Martin-Luther-Universität Halle-Wittenberg
Forschungsbericht Berichtszeitraum:01.01.99 - 31.12.00

Fachbereich Geowissenschaften

Dienstsitz: Domstraße 5
06108 Halle

 

Tel.: (0345) 55-26000/-26001
Fax: (0345) 55-27142
eMail: guenther@geologie.uni-halle.de
Internet: http://www.uni-halle.de/MLU/geowiss/
Dekan: Prof. Dr. Cornelia Gläßer  (bis September 2000) 
Prof. Dr. Dr. Herbert Pöllmann

Der Fachbereich Geowissenschaften besteht aus zwei Instituten

mit je 7 Professuren.
 
 
Geoökologie Frühauf, Manfred, Prof.

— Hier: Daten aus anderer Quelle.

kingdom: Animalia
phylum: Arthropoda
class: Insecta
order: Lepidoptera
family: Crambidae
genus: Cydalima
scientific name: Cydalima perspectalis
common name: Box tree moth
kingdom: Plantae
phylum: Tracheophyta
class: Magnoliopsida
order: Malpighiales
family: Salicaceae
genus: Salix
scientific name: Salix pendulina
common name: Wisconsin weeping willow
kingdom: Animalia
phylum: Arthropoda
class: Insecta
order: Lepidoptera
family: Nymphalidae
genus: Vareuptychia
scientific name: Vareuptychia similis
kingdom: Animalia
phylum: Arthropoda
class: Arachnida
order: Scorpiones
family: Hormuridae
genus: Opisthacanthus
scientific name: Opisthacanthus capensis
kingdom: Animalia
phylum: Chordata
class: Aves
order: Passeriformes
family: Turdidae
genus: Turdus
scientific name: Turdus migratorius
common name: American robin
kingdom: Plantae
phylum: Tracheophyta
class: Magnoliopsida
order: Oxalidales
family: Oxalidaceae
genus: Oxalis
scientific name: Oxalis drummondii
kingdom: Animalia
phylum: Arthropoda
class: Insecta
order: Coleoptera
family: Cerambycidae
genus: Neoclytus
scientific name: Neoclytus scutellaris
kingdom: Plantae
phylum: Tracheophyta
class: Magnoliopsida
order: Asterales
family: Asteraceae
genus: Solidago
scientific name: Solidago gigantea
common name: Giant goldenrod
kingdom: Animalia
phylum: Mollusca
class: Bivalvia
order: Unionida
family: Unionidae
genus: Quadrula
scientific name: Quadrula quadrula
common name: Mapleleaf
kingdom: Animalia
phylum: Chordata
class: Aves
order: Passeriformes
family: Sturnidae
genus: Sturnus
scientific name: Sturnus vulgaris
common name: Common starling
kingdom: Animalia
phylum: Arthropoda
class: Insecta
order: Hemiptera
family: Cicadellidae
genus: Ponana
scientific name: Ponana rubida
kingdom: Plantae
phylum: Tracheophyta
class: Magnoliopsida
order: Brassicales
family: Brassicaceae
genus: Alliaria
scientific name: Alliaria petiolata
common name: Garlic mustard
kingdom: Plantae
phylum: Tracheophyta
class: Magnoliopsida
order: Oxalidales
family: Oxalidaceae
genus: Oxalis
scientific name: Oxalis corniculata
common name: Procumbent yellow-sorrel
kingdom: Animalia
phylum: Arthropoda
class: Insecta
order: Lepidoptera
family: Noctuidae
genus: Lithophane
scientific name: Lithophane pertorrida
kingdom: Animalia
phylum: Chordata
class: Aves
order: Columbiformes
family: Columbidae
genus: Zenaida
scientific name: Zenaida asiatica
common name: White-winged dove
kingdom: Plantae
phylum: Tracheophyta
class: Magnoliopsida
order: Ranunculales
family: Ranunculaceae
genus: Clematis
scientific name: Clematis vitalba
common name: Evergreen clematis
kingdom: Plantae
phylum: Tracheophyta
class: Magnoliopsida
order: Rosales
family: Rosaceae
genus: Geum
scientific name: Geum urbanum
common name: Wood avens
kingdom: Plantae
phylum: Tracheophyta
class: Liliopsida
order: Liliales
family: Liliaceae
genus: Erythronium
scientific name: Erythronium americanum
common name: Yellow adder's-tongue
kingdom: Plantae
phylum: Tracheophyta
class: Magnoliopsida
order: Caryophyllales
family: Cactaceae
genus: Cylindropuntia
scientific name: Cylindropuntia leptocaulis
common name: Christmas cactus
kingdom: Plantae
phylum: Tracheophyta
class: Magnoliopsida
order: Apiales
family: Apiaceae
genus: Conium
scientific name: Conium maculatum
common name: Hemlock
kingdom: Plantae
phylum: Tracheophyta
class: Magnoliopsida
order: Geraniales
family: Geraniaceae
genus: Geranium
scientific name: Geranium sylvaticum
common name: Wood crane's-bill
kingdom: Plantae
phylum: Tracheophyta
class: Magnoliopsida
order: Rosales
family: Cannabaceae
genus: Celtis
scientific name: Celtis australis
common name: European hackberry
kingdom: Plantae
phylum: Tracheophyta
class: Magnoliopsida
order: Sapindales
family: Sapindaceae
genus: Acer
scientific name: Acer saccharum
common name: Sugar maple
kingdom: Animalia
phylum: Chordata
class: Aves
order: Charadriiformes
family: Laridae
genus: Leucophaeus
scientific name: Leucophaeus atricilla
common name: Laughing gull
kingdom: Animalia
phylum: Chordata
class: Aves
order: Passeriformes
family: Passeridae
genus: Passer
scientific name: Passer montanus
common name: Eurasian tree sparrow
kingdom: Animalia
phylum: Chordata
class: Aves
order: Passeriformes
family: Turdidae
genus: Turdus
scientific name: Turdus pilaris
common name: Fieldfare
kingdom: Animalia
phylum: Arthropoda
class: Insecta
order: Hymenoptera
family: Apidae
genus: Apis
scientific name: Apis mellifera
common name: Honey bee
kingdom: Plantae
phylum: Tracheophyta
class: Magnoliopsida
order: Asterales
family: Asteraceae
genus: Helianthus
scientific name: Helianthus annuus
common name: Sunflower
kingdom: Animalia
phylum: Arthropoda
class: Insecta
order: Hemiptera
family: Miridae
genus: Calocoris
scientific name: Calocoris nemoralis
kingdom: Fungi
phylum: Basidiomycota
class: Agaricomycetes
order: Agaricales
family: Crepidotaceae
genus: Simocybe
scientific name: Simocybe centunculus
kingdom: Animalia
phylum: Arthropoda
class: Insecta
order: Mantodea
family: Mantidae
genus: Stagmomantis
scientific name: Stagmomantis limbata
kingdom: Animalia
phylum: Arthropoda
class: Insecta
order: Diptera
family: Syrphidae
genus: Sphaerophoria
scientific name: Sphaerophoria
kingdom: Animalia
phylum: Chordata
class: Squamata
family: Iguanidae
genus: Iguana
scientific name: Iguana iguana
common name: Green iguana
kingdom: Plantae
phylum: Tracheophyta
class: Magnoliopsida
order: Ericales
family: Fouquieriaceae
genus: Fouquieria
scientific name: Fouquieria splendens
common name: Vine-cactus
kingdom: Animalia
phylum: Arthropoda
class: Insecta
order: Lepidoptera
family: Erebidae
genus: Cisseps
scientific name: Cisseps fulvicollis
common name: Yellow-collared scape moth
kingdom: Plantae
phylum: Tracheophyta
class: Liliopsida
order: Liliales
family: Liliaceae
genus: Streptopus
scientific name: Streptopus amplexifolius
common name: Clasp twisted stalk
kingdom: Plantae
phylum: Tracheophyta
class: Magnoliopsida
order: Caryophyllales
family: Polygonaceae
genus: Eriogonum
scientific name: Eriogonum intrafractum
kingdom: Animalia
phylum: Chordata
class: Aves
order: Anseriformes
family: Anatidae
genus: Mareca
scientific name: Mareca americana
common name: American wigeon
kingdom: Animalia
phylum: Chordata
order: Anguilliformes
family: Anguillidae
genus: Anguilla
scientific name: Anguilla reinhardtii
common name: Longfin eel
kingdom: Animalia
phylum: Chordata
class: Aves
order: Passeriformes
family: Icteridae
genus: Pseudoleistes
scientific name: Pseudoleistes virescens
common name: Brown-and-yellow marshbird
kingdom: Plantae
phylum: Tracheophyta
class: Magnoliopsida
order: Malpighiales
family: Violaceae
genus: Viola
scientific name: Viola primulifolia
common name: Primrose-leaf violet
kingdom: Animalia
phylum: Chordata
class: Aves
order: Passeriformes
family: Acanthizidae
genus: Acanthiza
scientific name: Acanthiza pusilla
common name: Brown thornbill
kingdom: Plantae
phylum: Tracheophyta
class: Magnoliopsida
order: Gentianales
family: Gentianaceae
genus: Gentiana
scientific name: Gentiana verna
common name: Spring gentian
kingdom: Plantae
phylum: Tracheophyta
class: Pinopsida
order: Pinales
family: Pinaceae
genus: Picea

Dr.
Wirtschaftsgeographie Henkel, Reinhard, Prof. Dr., Vertretungsprofessur
Physische Geographie Schmidt, Karl-Heinz, Prof. Dr.
Thematische Kartographie und
Geofernerkundung
Gläßer, Cornelia, Prof. Dr.
Angewandte Geographie, 
Raum- und Umweltplanung
Kühling, Wilfried, Prof. Dr. 
Didaktik Protze, Notburga, Prof. Dr. 
Sozialgeographie Friedrich, Klaus, Prof. Dr. 
 
Allgemeine Geologie Heinisch, Helmut, Prof. Dr.
Paläontologie und Geiseltalmuseum Haubold, Hartmut, Prof. Dr.
Regionale und Historische Geologie Bachmann, Gerhard H., Prof. Dr.
Mineralogie/Geochemie Pöllmann, Herbert, Prof. Dr. Dr.
Petrologie/Lagerstättenkunde Borg, Gregor, Prof. Dr.
Umweltgeologie Wycisk, Peter, Prof. Dr.
Ingenieurgeologie Lempp, Christof, Prof. Dr.

Im Fachbereich waren 51 wissenschaftliche und 30 technische Mitarbeiter tätig;  durchschnittlich 30 Personen wurden außerhalb des Stellenplanes finanziert.
Das Ausgabenvolumen an Drittmitteln betrug  im Jahr 1999 ca. 1,64 Mio. DM, im Jahr 2000 2,05 Mio DM.
Zum WS 99/00 waren am FB Geowissenschaften insgesamt 473 Studierende eingeschrieben (Geographie: 253, Geologie: 91, Mineralogie: 13, Geographie-Lehramt: 76, Sonstige: 40).

Der Fachbereich ist auf 6 Gebäude im Stadtgebiet verteilt, wobei die Bausubstanz und der Grad der Instandsetzung unterschiedlich, generell immer noch nicht zufriedenstellend ist. Eine Anzahl von Arbeits- und Lehrräumen  konnten im Berichtszeitraum renoviert und eingerichtet werden, weitere Instandsetzungen stehen in Aussicht. Für Teile der geowissenschaftlichen Sammlungen konnte die Unterbringung in neuen Räumlichkeiten erfolgen. Im Berichtszeitraum wurden die Planungsarbeiten für die neuen Fachbereichsgebäude am "Heide-Campus" weitergeführt.
Die apparative Ausstattung beider Institute für Lehre und Forschung hat sich weiter verbessert. Für die Forschung und die studentische Ausbildung wurden zum Beispiel  ein Ionenchromatograph, eine spezielle Klima-Meßstation, eine Hydrothermalanlage und ein  Hochtemperaturofen beschafft.